Rational antibody design offers powerful alternatives to traditional hybridoma approaches for targeting specific ORF protein epitopes:

• OptCDR (Optimal Complementarity Determining Regions):

  • Uses canonical structures to generate CDR backbone conformations

  • Predicts favorable interactions with target antigen

  • Amino acids selected for each position using rotamer libraries

  • Undergoes multiple iterations to refine sequences

• Disordered epitope targeting:

  • Sequence-based design of complementary peptides for selected epitopes

  • Grafting designed peptides onto antibody scaffolds

  • Particularly effective for targeting intrinsically disordered regions

  • Successfully applied to disease-related disordered proteins

• Key mutation strategies for increasing affinity:

  • Elimination of residues with unsatisfied polar groups in CDRs

  • Introduction or removal of charged residues at peripheral CDR sites

  • Mutation of small hydrophobic residues at appropriate positions

These computational approaches have been tested on various targets including hepatitis C virus capsid peptides, fluorescein, and vascular endothelial growth factor (VEGF), demonstrating their potential for developing antibodies against challenging ORF protein targets .

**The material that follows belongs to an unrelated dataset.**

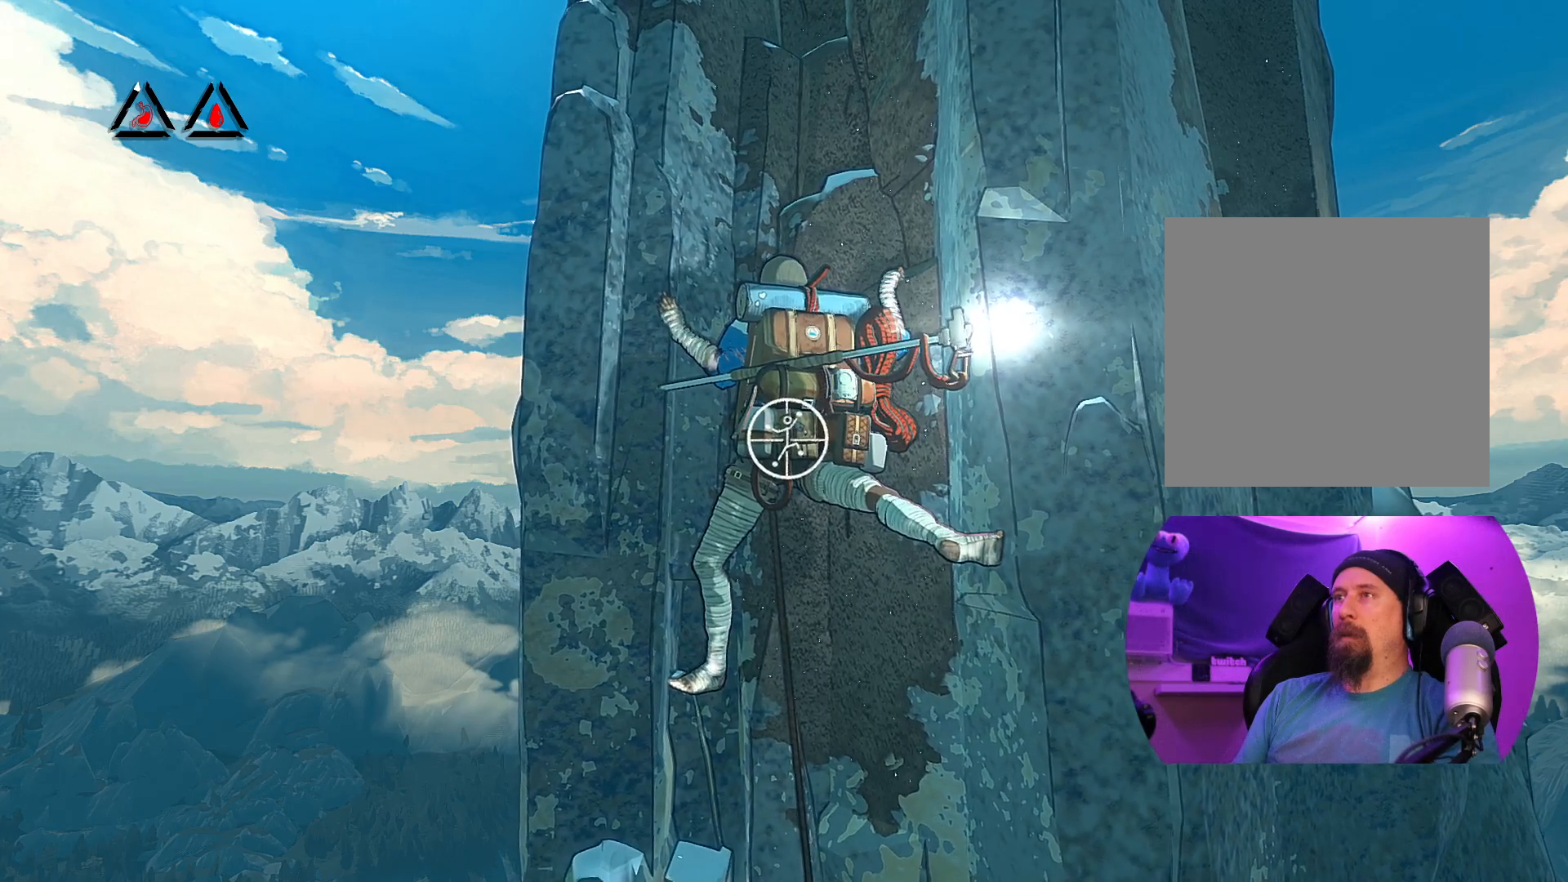
{"buttons": [], "left_stick": "center", "right_stick": "center", "events": [[367, "R1", "up"], [417, "left_stick", "center"]]}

How are modular antibody architectures being applied to ORF protein targeting?

Recent advances in modular antibody design have expanded possibilities for ORF protein targeting:

• Antibody nanocages (AbCs):

  • Designed proteins drive assembly of antibody nanocages with controlled architecture

  • Components include antibody Fc-binding domains, helical repeat connectors, and cyclic oligomer-forming modules

  • Enables precise control of antibody valency and spatial arrangement

• Geometric design approaches:

  • Computational fusion of protein building blocks with cyclic symmetry

  • Alignment of building block symmetry axes with target architecture

  • Tripartite fusions (Fc-binder–connector–homo-oligomer) created through rigid helical fusion

• Advantages for ORF protein targeting:

  • Enhanced binding avidity through multivalent presentation

  • Incorporation of different receptor-engaging antibodies in same structure

  • Potential for cargo delivery to specific cell types

  • Structural homogeneity for precise tuning of biological effects

These modular approaches represent promising strategies for developing next-generation antibody therapeutics and research tools targeting ORF proteins in viral infections and cancer.